Hmmmm… what did that buy the nice doggy - let’s see - stuck in (entry) middle management for couple of decades with corresponding pay maxed out at that lowly grade. And the future does not look bright either.
On the other hand, furry doggy has a wonderful spouse and two nice kids - indeed, what is there to regret or feel guilty about?
;
But seriously @californiaaa, have some perspective. Have you patrolled the railroad crossing in the middle of the nights because teenagers in your community think it is not worth going on living? Count your blessing that you have a wonderful, well-adjust kid. There are literally hundred of schools in this country that will provide a solid education for kids who are willing to learn.
“Seriously, I had a Chinese colleague, who rejected resume from Rice, because he thought that Rice is an agricultural institute . If you read the tread on “smile and nod”, you will realize that name recognition is important.”
Yes, I think planning your education around stupid people is really the way to go. Good strategy there.
My D is not in grad school, but somehow I’m not very worried that the Wellesley name is going to hurt her if she ever chooses that path, despite it being a “women’s college” and not well known and all.

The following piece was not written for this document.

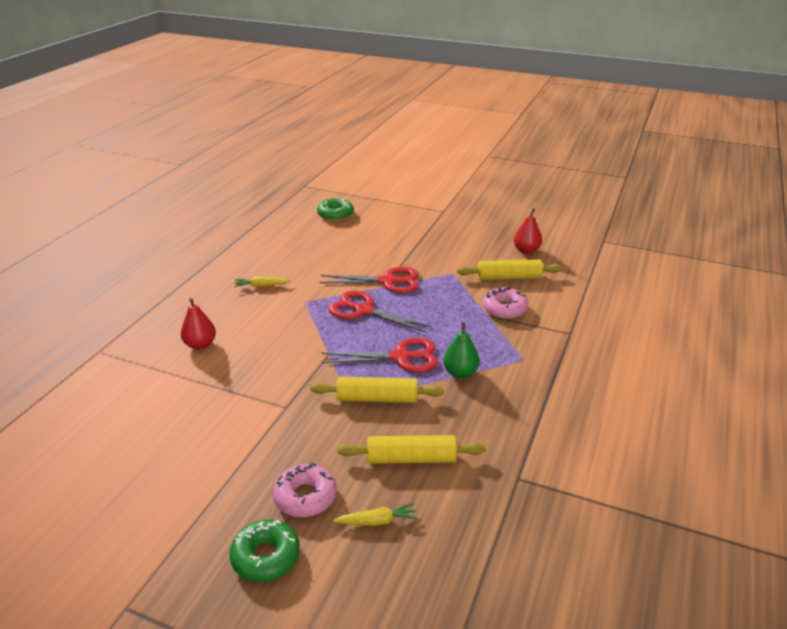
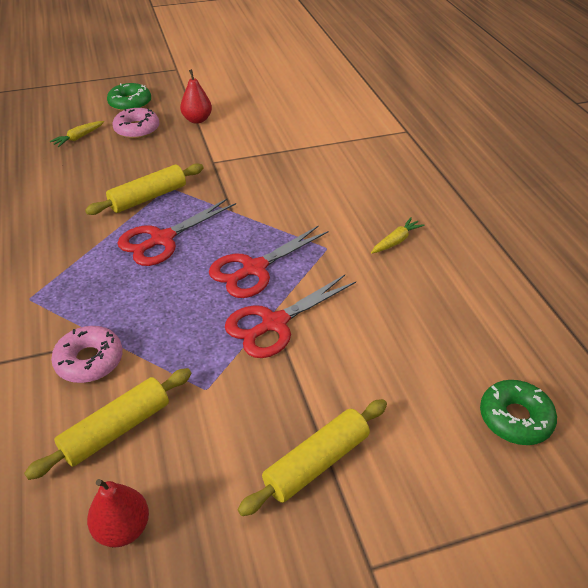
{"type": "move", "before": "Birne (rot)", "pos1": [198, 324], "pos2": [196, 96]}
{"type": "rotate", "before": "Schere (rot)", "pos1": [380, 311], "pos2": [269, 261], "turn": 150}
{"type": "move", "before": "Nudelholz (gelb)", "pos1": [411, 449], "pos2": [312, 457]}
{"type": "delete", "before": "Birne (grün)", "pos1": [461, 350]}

You seen to think that your personal knowledge/recognition of various schools is universal - that if YOU haven’t heard of a school, by golly, no one else ever has. Why is that? This is a big country and yet you have the standard Ivies /!-Stanford / MIT / Caltech / Berkeley / UCLA and everything else is second rate mentality. Why are you so hesitant to learning and considering more? You have a very California-centric and immigrant view of the college landscape. That’s fine, but why come to a board like this if you are not willing to learn about new things? That’s the whole freaking point.
Did you ever look up those 80 colleges I mentioned just to familiarize yourself with the names as a starting point?